ATTENDU que l’article 50 B) du Règlement dispose que « [s]i l’acte d’accusation modifié contient de nouveaux chefs d’accusation et si l’accusé a déjà comparu devant … une Chambre de première instance …, une seconde comparution aura lieu dès que possible pour permettre à l’accusé de plaider coupable ou non coupable pour les nouveaux chefs d’accusation »,

ATTENDU que l’article 50 C) du Règlement dispose que « [l]’accusé disposera d’un nouveau délai de trente jours pour soulever, en vertu de l’article 72, des exceptions préjudicielles pour les nouveaux chefs d’accusation »,

EN APPLICATION des articles 50 et 65 ter du Règlement,

DÉCIDONS ce qui suit :

    1. L’Accusation est autorisée à introduire les modifications proposées dans l’Acte d’accusation actuel, à l’exception de l’insertion proposée du paragraphe 38.2 d), et doit déposer l’Acte d’accusation modifié dans les sept jours suivant la date de la présente décision ;

    2. Afin de permettre à l’Accusé de plaider coupable ou non coupable pour les deux nouveaux chefs qui figureront dans l’Acte d’accusation modifié, une nouvelle comparution se tiendra le mardi 5 avril 2005 à 16 heures ;

    3. L’Accusé disposera d’un délai de trente jours à compter de la date de dépôt de l’Acte d’accusation modifié pour déposer toute exception préjudicielle en ce qui concerne les nouveaux chefs d’accusation.

 

Fait en anglais et en français, la version en anglais faisant foi.

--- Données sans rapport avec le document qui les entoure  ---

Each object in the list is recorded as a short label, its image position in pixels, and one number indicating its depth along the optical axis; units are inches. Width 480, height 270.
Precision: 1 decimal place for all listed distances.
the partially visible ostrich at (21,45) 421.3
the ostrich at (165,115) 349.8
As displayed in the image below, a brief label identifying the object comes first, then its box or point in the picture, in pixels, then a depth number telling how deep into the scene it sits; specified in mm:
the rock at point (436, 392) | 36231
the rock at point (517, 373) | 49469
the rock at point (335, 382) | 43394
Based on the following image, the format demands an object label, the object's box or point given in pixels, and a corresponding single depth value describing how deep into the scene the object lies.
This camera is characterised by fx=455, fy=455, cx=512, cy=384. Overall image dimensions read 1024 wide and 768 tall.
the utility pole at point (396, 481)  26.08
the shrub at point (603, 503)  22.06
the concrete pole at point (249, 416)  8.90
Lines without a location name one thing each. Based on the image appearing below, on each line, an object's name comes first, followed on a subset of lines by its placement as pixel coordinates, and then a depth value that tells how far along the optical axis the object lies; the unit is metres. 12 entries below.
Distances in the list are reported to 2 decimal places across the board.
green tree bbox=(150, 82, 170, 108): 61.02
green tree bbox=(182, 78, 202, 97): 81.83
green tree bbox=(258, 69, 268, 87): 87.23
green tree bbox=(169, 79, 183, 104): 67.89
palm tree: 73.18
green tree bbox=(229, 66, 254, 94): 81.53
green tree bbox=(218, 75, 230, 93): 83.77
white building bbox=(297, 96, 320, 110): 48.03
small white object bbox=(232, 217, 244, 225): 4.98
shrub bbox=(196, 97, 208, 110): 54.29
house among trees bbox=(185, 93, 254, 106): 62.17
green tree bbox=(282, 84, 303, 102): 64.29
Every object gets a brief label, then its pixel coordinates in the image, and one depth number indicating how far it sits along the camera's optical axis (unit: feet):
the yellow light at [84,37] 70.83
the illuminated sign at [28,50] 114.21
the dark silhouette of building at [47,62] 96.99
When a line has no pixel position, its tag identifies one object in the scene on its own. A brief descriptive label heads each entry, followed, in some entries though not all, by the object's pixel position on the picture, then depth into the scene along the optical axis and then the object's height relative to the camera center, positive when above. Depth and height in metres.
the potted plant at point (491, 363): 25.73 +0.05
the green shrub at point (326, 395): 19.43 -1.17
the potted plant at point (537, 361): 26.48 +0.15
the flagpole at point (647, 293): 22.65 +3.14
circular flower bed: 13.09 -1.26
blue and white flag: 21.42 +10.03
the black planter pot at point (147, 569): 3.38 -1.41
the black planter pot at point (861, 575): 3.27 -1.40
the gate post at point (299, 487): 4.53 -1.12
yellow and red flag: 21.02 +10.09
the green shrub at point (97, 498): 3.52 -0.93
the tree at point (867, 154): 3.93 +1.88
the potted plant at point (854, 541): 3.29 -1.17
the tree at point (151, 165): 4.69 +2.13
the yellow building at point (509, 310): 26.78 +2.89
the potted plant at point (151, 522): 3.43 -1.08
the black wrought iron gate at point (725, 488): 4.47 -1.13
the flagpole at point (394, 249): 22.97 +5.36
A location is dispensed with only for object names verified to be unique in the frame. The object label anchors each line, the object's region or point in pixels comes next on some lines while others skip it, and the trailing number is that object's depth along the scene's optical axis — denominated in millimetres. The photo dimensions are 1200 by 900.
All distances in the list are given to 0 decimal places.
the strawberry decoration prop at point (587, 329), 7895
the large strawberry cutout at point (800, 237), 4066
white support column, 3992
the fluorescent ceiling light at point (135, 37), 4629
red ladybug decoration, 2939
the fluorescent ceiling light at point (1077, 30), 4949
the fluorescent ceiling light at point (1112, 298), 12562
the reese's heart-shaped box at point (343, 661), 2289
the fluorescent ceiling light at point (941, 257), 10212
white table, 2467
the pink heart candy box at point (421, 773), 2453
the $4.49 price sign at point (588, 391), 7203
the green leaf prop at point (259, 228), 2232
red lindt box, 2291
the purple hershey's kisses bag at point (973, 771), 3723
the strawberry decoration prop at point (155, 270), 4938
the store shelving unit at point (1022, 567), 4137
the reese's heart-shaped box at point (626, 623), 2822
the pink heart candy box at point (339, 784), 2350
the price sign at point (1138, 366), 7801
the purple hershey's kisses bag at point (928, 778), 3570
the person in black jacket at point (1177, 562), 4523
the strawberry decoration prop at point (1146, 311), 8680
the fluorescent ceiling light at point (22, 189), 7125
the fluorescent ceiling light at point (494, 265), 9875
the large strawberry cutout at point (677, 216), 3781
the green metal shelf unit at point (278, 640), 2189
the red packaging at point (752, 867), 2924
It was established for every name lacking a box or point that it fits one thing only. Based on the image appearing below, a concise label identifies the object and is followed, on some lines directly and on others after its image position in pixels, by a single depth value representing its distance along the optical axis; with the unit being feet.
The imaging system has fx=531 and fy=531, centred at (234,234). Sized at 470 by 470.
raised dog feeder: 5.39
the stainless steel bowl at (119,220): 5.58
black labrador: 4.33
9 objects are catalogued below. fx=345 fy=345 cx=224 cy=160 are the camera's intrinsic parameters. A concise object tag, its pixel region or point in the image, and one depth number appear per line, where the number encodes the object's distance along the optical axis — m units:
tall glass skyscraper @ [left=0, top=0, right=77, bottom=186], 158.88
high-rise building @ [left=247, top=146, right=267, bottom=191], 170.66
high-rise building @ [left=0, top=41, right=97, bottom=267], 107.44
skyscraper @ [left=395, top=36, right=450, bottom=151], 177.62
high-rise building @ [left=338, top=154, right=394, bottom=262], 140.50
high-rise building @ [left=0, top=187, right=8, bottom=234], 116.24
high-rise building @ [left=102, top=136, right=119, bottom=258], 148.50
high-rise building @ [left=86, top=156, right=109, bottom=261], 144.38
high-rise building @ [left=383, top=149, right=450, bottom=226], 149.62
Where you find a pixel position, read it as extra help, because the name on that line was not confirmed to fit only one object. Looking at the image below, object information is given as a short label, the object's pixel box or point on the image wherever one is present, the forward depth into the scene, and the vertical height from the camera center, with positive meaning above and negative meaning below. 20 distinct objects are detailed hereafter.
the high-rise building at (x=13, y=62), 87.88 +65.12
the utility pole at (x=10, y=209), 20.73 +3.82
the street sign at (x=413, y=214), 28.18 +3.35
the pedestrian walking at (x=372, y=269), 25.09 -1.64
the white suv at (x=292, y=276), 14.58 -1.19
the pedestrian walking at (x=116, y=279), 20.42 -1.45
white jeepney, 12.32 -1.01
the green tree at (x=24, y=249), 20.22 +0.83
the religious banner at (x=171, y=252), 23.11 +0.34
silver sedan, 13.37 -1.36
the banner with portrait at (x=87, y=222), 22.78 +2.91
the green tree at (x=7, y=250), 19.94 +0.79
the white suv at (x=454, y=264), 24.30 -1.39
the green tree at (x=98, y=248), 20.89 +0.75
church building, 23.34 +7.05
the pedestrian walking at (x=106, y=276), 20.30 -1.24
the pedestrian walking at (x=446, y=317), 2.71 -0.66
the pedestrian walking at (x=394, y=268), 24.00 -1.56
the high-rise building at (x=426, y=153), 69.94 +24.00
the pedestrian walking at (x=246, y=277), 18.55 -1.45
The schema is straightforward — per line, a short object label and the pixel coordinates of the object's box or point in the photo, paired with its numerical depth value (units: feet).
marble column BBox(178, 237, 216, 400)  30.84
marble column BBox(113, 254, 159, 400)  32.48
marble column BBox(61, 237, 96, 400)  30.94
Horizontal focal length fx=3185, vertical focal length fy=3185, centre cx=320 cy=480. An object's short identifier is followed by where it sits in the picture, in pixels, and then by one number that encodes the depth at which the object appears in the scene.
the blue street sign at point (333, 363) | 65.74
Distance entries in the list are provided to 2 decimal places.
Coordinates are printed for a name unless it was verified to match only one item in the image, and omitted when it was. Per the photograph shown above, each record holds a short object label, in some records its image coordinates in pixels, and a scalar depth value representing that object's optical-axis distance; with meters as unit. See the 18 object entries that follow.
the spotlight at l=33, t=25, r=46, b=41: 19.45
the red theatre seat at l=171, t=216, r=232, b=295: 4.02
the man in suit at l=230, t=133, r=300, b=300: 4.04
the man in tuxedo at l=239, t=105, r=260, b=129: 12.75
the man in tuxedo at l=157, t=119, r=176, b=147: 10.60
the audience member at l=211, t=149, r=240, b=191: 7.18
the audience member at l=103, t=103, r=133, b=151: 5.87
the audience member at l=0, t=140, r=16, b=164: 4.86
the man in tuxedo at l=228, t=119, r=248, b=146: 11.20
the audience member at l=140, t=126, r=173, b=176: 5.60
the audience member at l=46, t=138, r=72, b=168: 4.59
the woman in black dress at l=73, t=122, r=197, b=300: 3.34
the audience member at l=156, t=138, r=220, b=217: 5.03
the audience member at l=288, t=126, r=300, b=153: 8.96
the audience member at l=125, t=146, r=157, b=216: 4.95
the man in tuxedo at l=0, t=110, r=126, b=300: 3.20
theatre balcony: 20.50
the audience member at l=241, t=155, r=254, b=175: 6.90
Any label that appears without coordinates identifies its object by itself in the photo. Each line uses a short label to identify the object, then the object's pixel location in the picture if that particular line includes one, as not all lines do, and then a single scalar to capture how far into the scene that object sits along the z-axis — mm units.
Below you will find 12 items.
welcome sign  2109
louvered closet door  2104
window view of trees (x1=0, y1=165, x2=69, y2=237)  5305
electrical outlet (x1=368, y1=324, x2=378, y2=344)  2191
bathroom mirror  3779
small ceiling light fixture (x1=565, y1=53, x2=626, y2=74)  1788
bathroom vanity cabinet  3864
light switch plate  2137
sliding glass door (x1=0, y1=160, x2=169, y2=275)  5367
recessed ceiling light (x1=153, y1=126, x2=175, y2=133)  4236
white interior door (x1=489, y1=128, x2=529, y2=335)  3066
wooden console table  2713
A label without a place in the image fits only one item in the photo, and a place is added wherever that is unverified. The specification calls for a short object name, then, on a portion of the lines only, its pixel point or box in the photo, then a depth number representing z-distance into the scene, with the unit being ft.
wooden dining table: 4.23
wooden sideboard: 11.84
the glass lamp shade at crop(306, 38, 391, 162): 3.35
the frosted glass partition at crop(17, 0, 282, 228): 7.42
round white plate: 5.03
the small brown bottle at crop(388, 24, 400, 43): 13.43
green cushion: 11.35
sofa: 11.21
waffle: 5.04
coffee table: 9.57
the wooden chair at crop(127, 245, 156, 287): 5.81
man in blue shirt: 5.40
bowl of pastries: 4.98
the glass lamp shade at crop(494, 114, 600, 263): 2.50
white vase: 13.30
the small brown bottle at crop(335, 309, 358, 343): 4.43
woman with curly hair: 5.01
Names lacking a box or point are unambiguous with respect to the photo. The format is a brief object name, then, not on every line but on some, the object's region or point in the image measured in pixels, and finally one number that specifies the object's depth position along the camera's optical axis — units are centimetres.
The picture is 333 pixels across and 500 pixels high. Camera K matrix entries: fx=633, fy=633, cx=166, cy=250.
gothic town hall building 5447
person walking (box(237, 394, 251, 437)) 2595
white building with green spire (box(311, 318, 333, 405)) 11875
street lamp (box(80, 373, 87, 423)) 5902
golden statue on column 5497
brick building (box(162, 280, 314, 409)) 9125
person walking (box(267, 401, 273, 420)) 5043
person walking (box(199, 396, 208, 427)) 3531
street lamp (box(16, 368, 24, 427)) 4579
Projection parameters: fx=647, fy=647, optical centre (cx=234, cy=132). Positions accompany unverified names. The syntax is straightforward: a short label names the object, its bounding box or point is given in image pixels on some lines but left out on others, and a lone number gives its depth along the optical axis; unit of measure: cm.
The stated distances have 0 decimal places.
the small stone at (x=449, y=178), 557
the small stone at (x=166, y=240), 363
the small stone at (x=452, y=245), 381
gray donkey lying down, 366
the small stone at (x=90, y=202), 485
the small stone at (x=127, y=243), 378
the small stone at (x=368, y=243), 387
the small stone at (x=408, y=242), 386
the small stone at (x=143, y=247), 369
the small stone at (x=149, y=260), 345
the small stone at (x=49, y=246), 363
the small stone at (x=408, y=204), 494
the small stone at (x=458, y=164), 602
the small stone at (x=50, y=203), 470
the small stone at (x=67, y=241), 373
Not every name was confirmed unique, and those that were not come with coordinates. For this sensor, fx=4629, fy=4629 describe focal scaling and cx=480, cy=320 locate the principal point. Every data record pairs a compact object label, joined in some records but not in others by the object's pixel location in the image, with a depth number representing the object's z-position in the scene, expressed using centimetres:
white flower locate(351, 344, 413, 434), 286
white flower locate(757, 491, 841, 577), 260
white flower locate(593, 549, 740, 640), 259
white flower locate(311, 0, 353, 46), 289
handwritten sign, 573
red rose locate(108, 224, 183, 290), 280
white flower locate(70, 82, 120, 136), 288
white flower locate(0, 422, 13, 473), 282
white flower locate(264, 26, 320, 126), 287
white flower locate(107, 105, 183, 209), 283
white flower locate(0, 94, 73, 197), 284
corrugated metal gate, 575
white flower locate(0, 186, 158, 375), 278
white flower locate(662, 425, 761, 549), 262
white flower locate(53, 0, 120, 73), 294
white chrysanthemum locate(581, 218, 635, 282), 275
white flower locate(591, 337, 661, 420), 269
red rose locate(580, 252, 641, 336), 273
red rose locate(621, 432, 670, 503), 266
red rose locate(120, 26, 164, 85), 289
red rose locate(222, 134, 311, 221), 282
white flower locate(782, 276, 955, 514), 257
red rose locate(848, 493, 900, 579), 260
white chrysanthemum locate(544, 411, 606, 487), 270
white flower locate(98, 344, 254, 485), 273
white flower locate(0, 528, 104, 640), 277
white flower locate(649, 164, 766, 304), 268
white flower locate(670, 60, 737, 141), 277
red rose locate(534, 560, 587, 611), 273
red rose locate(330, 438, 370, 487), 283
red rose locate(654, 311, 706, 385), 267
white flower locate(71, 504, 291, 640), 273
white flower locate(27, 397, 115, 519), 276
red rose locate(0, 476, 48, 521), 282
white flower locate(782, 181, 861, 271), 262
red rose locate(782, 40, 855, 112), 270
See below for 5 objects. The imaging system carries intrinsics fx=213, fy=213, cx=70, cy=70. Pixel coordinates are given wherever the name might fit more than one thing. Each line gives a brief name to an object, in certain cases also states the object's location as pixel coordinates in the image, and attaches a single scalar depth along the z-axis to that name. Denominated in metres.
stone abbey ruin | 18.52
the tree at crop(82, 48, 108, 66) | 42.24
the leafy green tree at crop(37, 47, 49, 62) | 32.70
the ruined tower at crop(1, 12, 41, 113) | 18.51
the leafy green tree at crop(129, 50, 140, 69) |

Le Juge de la mise en état
______________
Iain Bonomy

Le 24 mars 2005
La Haye (Pays-Bas)

[Sceau du Tribunal]


1. Voir, par exemple, Le Procureur c/ Sefer Halilovic, affaire n° IT-01-48-PT, Décision relative à la requête de l’Accusation aux fins d’autorisation de modifier l’acte d’accusation, 17 décembre 2004 (la « Décision Halilovic »), par. 22 ; Le Procureur c/ Radoslav Brdjanin et Momir Talic, affaire n° IT-99-36-PT, Décision relative à la forme du nouvel acte d’accusation modifié et à la requête de l’Accusation aux fins de modification dudit acte, 26 juin 2001 (la « Décision Brdjanin et Talic relative à la forme de l’acte d’accusation »), par. 50.
2. Le Procureur c/ Zeljko Me[j]akic et consorts, affaire n° IT-02-65-PT, Décision relative à l’acte d’accusation conjoint, 21 novembre 2002 (la « Décision Mejakic »), p. 3.
3. Le Procureur c/ Radoslav Brdjanin et Momir Talic, Décision relative au dépôt de répliques, 7 juin 2001 (la « Décision Brdjanin et Talic relative aux répliques »), par. 3.
4. Décision Halilovic, voir note 1 ci-dessus, par. 23.
5. Décision Halilovic, voir note 1 ci-dessus, par. 30.